* What is needed
The lines below, from the first through the one containing "ring mcp: (109, 347)", are to be given again exactly, with pictures left out and nothing added.

Recorded data
=====

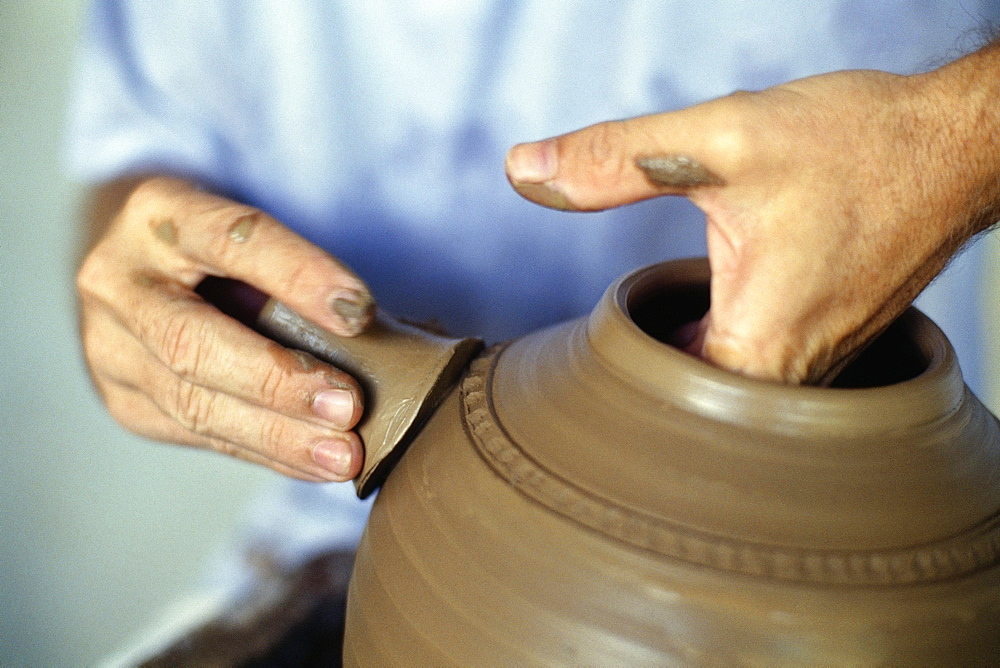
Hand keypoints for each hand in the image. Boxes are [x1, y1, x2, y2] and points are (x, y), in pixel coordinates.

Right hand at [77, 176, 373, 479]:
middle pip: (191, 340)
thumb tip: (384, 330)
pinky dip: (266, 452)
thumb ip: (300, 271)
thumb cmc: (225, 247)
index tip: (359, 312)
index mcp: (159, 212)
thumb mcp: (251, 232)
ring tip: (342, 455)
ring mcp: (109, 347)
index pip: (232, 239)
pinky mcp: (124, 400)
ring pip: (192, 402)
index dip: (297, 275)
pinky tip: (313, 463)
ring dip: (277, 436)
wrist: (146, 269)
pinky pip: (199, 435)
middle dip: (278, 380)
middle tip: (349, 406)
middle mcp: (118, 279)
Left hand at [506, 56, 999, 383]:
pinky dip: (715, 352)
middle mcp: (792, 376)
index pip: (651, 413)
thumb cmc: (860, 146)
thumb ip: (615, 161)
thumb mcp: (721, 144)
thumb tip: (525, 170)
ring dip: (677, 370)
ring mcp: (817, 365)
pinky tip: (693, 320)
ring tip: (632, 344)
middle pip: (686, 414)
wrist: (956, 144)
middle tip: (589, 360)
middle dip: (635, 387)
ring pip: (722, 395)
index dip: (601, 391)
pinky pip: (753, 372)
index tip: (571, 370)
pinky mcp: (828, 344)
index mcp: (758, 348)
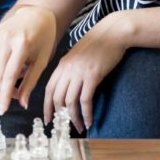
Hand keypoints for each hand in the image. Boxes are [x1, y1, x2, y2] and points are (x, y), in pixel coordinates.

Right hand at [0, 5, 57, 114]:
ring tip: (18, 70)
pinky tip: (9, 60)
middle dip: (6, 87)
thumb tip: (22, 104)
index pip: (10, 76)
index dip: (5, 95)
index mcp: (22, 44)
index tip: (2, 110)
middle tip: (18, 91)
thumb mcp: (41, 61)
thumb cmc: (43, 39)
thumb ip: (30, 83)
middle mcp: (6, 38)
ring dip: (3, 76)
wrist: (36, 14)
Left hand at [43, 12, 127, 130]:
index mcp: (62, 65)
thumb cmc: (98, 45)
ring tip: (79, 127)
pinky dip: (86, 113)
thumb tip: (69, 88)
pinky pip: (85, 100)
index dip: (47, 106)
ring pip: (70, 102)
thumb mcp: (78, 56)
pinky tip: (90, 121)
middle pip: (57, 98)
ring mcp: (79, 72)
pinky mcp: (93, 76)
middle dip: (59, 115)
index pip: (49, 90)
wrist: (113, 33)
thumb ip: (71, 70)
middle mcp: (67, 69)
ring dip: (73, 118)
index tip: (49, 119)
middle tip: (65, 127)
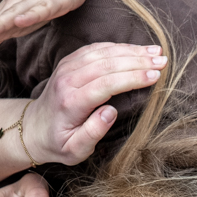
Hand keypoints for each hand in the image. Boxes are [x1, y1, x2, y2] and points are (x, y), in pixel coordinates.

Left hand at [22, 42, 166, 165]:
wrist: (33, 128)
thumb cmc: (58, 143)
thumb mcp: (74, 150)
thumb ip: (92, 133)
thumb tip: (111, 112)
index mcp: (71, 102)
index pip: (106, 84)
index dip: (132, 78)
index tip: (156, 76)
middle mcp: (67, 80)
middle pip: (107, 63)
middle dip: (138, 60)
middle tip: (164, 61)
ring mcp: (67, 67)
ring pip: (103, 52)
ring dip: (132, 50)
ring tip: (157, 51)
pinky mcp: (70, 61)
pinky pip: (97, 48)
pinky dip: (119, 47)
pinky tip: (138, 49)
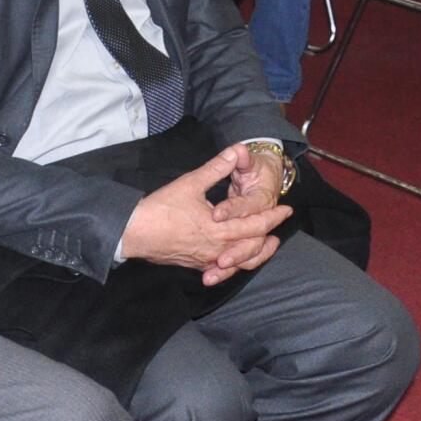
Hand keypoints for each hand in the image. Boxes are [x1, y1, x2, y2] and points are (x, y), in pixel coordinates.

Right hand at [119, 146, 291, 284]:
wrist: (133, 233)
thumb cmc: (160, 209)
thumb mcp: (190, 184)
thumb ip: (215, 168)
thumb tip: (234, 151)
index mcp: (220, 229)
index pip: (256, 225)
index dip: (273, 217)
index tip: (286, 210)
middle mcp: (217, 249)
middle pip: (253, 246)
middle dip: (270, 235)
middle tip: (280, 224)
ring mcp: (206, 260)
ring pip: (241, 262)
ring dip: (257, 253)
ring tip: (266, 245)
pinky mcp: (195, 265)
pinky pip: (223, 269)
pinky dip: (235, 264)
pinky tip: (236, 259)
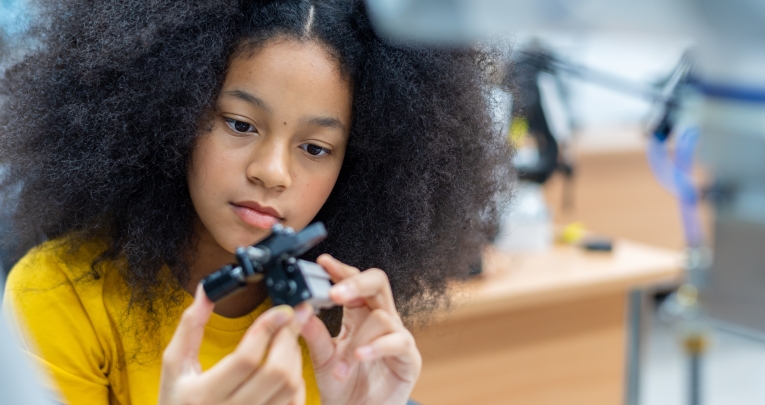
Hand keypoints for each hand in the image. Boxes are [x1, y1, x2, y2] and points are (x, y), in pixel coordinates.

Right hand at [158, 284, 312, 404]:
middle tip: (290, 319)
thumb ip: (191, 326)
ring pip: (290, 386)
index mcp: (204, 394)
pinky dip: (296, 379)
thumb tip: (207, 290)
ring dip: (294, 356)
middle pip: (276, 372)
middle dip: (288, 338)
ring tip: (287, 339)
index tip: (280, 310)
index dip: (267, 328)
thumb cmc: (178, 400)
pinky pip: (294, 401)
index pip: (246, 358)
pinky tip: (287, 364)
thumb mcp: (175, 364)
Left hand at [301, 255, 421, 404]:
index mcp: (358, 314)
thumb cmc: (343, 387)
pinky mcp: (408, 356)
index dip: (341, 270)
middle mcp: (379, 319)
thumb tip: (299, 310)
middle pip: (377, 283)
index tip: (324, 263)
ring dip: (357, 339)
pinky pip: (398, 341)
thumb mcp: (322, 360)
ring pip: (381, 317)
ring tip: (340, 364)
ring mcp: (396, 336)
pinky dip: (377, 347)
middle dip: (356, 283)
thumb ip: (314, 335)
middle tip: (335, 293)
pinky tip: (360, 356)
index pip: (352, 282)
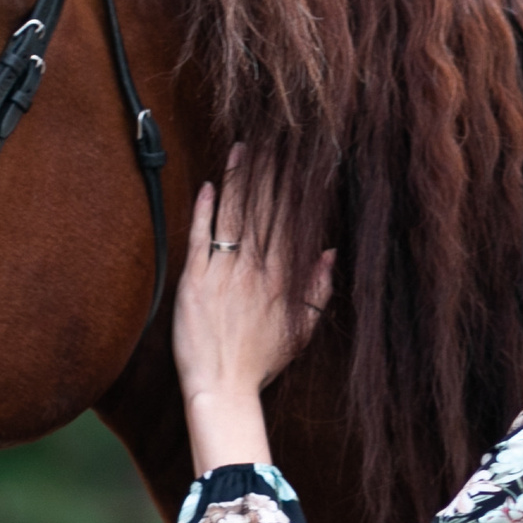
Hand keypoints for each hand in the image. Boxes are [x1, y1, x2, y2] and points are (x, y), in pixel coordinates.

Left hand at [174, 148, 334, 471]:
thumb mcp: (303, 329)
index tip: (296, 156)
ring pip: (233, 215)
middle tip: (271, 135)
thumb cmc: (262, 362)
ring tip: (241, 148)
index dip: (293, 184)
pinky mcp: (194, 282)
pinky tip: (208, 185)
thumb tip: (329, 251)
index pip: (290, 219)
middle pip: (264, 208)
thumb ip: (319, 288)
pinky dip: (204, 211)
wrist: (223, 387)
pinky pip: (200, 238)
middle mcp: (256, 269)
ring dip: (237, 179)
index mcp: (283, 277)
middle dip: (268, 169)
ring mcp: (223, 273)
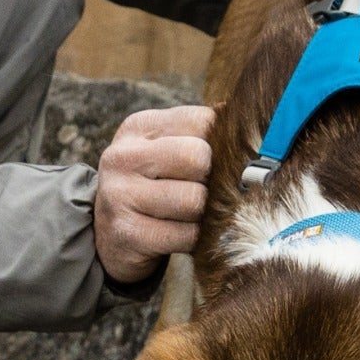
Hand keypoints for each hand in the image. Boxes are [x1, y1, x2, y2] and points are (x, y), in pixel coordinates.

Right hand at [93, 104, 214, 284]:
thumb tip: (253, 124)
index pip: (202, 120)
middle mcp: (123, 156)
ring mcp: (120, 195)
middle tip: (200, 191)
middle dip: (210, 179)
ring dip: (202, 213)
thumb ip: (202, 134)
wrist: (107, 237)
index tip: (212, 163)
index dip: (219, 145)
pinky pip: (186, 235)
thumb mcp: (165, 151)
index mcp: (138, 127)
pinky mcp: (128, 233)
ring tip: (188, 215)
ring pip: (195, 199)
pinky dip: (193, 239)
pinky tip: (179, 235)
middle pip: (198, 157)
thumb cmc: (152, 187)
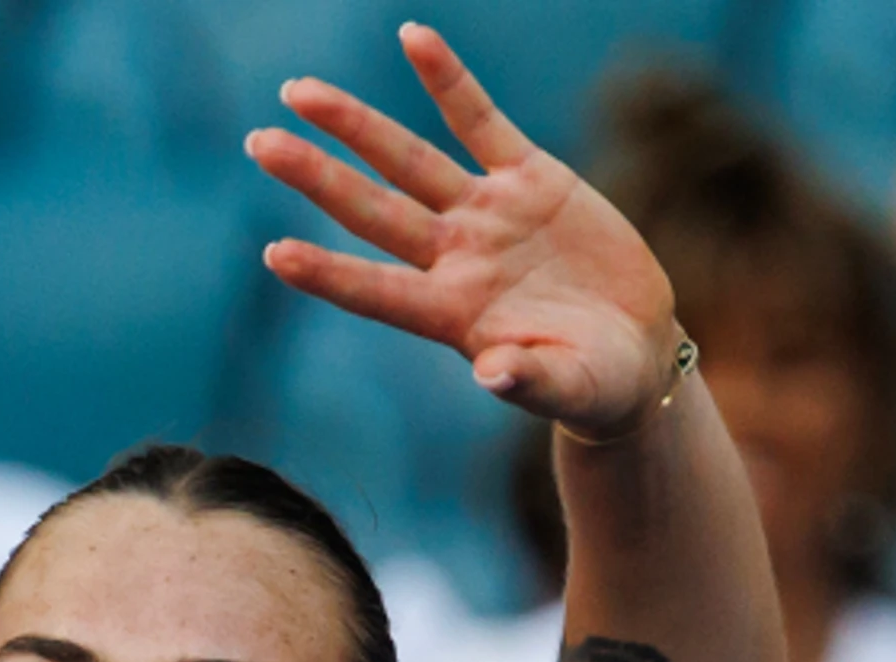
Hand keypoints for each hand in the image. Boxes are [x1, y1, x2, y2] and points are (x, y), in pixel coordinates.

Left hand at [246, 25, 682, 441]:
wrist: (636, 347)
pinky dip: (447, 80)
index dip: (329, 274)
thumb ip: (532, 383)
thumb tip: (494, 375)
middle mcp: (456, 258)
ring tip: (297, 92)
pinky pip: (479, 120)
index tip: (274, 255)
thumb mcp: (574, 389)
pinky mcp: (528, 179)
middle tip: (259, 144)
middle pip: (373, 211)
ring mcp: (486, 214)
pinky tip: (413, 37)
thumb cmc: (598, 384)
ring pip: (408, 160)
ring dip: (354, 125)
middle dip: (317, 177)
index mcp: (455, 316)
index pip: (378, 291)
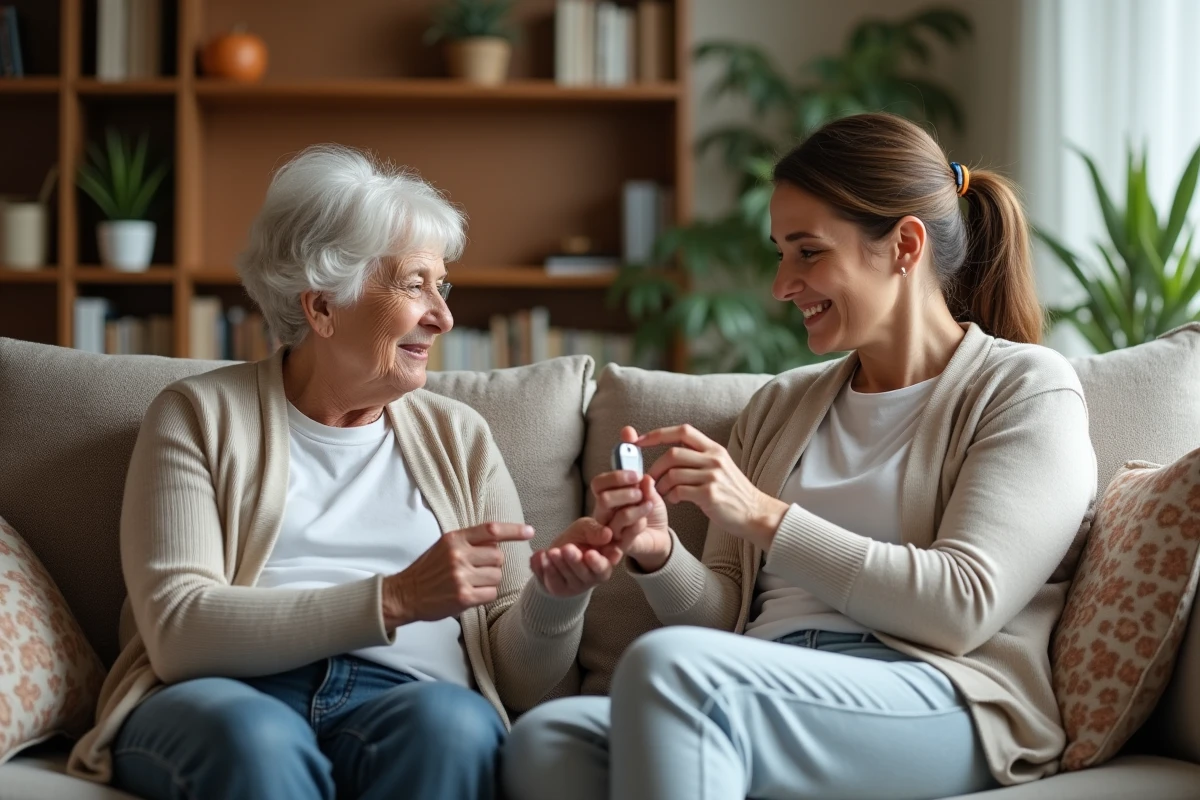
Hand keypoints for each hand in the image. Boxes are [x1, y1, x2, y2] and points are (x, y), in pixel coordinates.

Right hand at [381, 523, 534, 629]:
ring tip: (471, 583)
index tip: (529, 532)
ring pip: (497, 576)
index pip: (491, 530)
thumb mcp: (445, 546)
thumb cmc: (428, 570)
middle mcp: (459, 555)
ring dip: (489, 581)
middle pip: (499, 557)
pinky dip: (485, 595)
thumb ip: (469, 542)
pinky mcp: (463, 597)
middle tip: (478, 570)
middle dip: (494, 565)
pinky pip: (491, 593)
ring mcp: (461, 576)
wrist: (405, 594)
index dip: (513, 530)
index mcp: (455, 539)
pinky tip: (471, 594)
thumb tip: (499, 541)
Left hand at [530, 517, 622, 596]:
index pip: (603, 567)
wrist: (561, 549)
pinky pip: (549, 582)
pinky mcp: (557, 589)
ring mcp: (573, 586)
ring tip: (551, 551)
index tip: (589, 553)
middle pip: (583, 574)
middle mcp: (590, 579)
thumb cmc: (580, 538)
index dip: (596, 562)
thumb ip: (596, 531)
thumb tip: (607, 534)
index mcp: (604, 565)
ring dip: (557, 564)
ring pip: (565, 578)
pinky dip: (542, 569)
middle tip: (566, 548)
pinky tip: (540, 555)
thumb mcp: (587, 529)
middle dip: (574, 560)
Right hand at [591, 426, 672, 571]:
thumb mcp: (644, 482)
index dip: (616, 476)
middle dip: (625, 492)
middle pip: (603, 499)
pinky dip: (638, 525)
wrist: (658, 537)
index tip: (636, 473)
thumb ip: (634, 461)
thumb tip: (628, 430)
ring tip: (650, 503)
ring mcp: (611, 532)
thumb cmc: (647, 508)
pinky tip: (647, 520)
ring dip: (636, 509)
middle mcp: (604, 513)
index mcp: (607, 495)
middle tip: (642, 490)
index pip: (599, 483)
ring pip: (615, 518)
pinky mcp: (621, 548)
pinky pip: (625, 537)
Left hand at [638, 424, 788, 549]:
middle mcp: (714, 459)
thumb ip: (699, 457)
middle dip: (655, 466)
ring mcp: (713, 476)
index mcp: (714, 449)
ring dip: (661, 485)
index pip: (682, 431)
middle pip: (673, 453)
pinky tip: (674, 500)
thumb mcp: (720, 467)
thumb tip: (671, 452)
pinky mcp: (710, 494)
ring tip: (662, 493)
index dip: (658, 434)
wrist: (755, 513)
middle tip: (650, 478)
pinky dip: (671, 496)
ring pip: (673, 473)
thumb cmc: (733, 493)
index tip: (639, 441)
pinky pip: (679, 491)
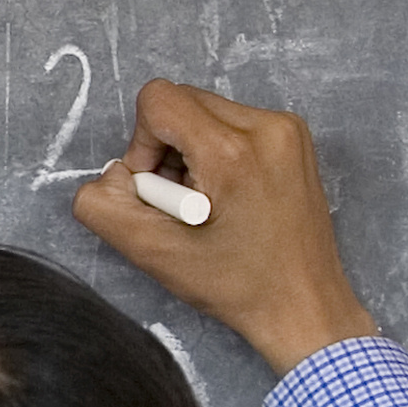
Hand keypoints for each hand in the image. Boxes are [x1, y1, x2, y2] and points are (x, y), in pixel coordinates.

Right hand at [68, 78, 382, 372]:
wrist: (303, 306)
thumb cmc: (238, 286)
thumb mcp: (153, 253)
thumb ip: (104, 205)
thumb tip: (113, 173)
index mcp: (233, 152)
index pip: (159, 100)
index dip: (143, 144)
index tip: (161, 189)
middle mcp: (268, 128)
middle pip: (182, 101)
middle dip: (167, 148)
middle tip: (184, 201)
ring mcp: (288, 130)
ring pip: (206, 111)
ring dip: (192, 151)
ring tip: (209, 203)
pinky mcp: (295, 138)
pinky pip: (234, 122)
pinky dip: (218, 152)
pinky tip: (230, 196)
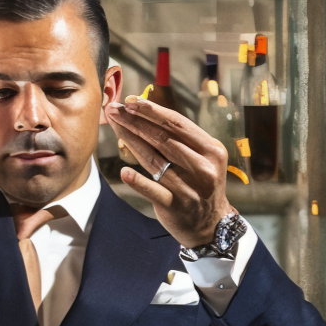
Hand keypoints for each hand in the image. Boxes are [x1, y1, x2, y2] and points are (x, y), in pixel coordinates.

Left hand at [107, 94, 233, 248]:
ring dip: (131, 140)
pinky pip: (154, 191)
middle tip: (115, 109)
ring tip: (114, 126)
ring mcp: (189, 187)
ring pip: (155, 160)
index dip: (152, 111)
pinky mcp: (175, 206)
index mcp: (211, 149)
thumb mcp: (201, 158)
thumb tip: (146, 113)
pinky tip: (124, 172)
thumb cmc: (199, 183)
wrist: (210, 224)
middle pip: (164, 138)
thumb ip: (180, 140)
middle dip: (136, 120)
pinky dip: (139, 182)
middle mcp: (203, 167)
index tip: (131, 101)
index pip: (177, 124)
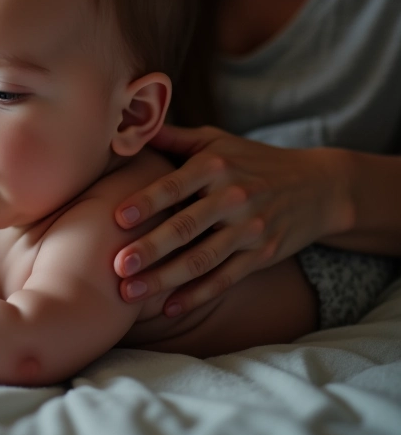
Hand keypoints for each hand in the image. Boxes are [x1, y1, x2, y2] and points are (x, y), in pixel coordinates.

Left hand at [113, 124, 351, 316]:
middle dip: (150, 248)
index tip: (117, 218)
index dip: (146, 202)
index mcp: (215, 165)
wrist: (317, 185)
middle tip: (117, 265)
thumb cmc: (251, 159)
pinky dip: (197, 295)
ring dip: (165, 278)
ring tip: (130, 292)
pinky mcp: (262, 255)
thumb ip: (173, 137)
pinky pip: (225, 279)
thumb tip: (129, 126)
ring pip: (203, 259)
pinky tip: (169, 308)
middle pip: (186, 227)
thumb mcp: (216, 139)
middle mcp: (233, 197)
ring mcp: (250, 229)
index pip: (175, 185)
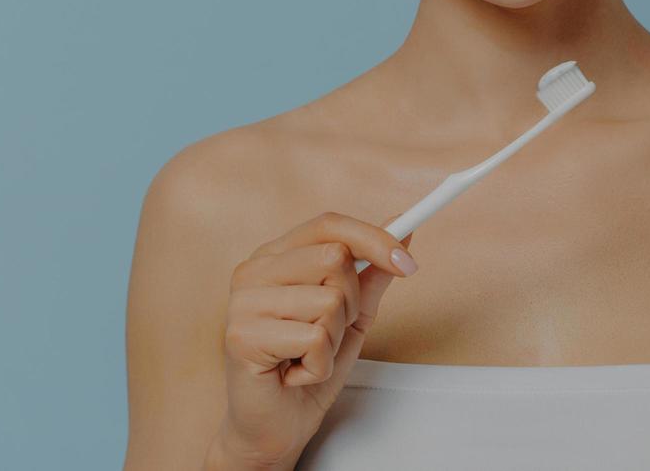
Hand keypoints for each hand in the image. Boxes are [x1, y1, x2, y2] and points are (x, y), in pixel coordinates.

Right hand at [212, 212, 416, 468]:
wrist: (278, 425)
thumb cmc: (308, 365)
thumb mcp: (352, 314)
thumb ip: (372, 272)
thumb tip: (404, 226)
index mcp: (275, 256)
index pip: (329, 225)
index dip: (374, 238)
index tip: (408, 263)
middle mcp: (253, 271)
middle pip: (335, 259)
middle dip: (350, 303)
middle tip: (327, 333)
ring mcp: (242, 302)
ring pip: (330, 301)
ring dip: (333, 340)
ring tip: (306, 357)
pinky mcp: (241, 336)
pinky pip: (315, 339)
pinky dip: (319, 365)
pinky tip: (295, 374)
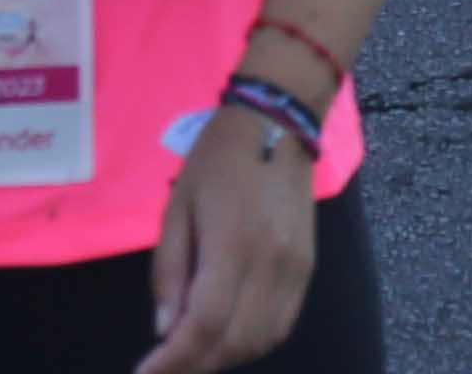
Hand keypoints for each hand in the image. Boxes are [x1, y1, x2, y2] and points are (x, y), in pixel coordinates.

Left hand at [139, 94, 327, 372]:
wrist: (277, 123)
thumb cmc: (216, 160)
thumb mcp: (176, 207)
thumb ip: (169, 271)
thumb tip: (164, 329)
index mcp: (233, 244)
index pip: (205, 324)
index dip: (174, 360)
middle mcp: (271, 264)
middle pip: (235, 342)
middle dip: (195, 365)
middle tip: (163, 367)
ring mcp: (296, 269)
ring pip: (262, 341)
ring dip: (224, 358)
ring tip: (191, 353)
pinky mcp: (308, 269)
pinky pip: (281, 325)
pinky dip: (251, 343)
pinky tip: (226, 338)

=====

* Exercise response
Hand keypoints for each hand in the image. Boxes are [x1, y1, x2, y2] and points are (x, y), in pixel coordinates.

Right hand at [77, 176, 373, 479]:
middle pip: (191, 340)
thumb tip: (384, 330)
pinky dip: (266, 452)
thumb ip: (300, 271)
thumb cmc: (225, 247)
index tip: (359, 312)
index mcp: (159, 212)
thumb mcp: (251, 232)
ring tip: (342, 455)
ring mcp: (109, 347)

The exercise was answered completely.